*What the exercise asks*
Every entry, start to finish, should be printed verbatim without pictures.

[Start of section]

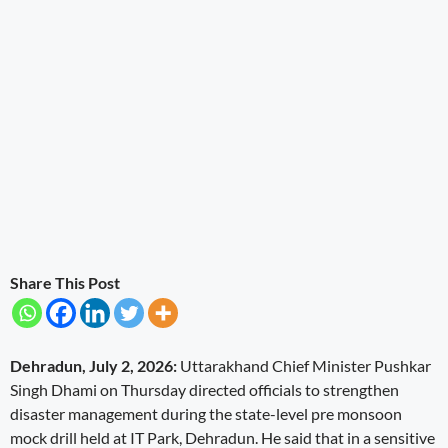
Share This Post
Dehradun, July 2, 2026:
Uttarakhand Chief Minister Pushkar
Singh Dhami on Thursday directed officials to strengthen
disaster management during the state-level pre monsoon
mock drill held at IT Park, Dehradun. He said that in a sensitive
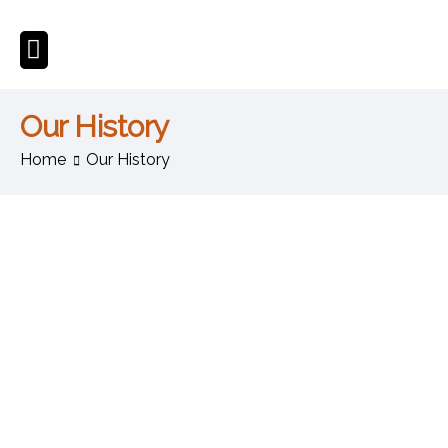
Our History
Home
Our History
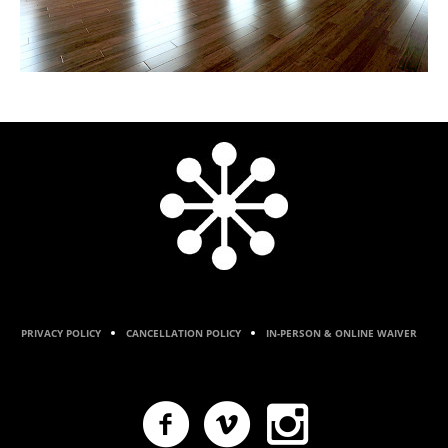
PRIVACY POLICY
CANCELLATION POLICY
IN-PERSON & ONLINE WAIVER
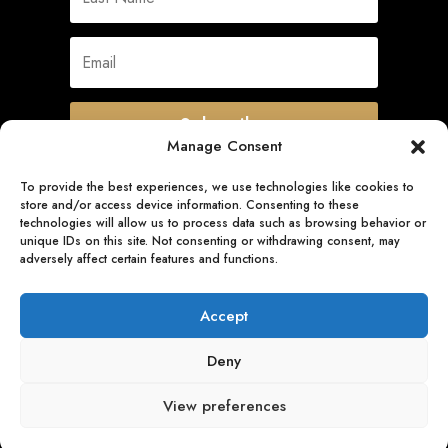
Subscribe
Manage Consent
To provide the best experiences, we use technologies like cookies to
store and/or access device information. Consenting to these
Quick Links
technologies will allow us to process data such as browsing behavior or
unique IDs on this site. Not consenting or withdrawing consent, may
adversely affect certain features and functions.
Follow Us
Accept
Deny
View preferences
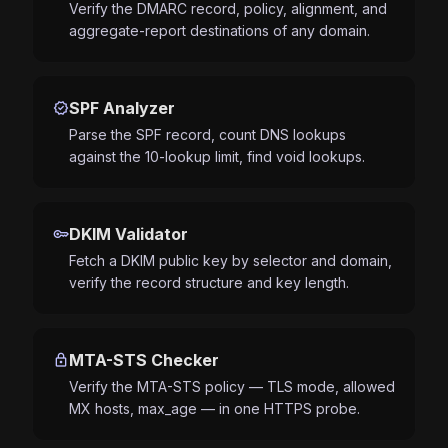
Verify the DMARC record, policy, alignment, and
aggregate-report destinations of any domain.
verified
SPF Analyzer
Parse the SPF record, count DNS lookups
against the 10-lookup limit, find void lookups.
key
DKIM Validator
Fetch a DKIM public key by selector and domain,
verify the record structure and key length.
lock
MTA-STS Checker
Verify the MTA-STS policy — TLS mode, allowed
MX hosts, max_age — in one HTTPS probe.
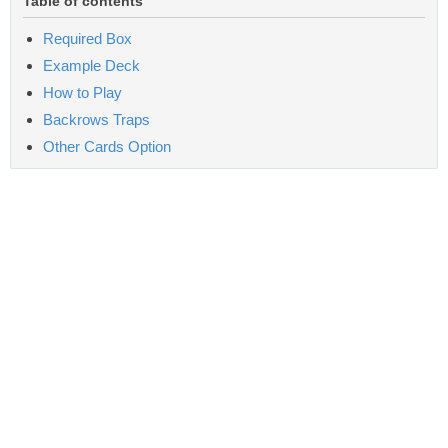
Table of contents
Required Box
Example Deck
How to Play
Backrows Traps
Other Cards Option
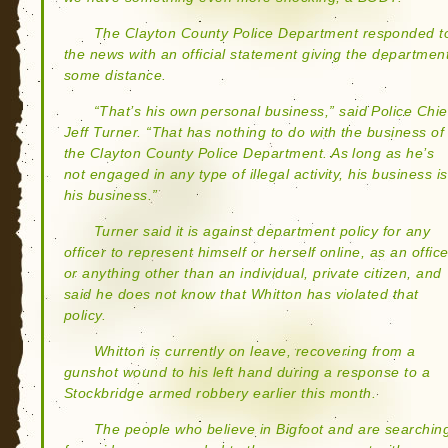
The Clayton County Police Department responded t
the news with an official statement giving the departmen
some distance.
“That’s his own personal business,” said Police Chie
Jeff Turner. “That has nothing to do with the business of
the Clayton County Police Department. As long as he’s
not engaged in any type of illegal activity, his business is
his business.”
Turner said it is against department policy for any
officer to represent himself or herself online, as an office
or anything other than an individual, private citizen, and
said he does not know that Whitton has violated that
policy.
Whitton is currently on leave, recovering from a
gunshot wound to his left hand during a response to a
Stockbridge armed robbery earlier this month.
The people who believe in Bigfoot and are searchin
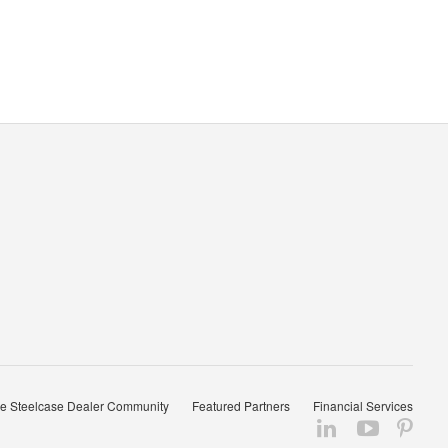
e Steelcase Dealer Community
Featured Partners
Financial Services
Follow
Follow
Fol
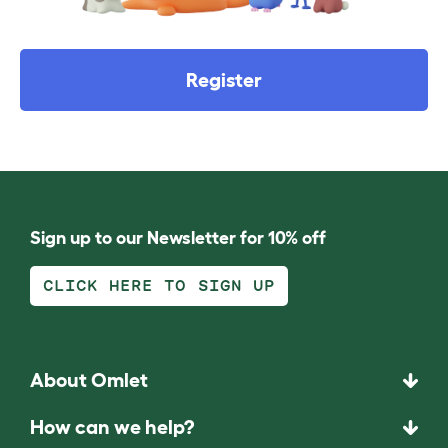
Register
Sign up to our Newsletter for 10% off
CLICK HERE TO SIGN UP
About Omlet
How can we help?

[End of section]

*Output for this task*
Share This Post
Dehradun, July 2, 2026:
Uttarakhand Chief Minister Pushkar
Singh Dhami on Thursday directed officials to strengthen
disaster management during the state-level pre monsoon
mock drill held at IT Park, Dehradun. He said that in a sensitive
Our History
Home
Our History
PRIVACY POLICY
CANCELLATION POLICY
IN-PERSON & ONLINE WAIVER
Subscribe
Manage Consent
To provide the best experiences, we use technologies like cookies to
store and/or access device information. Consenting to these
Quick Links
technologies will allow us to process data such as browsing behavior or
unique IDs on this site. Not consenting or withdrawing consent, may
adversely affect certain features and functions.
Follow Us
Accept
Deny
View preferences
Verify the DMARC record, policy, alignment, and
aggregate-report destinations of any domain.
verified
SPF Analyzer
Parse the SPF record, count DNS lookups
against the 10-lookup limit, find void lookups.
key
DKIM Validator
Fetch a DKIM public key by selector and domain,
verify the record structure and key length.
lock
MTA-STS Checker
Verify the MTA-STS policy — TLS mode, allowed
MX hosts, max_age — in one HTTPS probe.
Table of contents
Required Box
Example Deck
How to Play
Backrows Traps
Other Cards Option
The Clayton County Police Department responded t
the news with an official statement giving the departmen
some distance.
“That’s his own personal business,” said Police Chie
Jeff Turner. “That has nothing to do with the business of
the Clayton County Police Department. As long as he’s
not engaged in any type of illegal activity, his business is
his business.”
Turner said it is against department policy for any
officer to represent himself or herself online, as an office
or anything other than an individual, private citizen, and
said he does not know that Whitton has violated that
policy.
Whitton is currently on leave, recovering from a
gunshot wound to his left hand during a response to a
Stockbridge armed robbery earlier this month.
The people who believe in Bigfoot and are searchin
e Steelcase Dealer Community
Featured Partners
Financial Services
Follow
Follow
Fol
Register
Sign up to our Newsletter for 10% off
CLICK HERE TO SIGN UP
About Omlet
How can we help?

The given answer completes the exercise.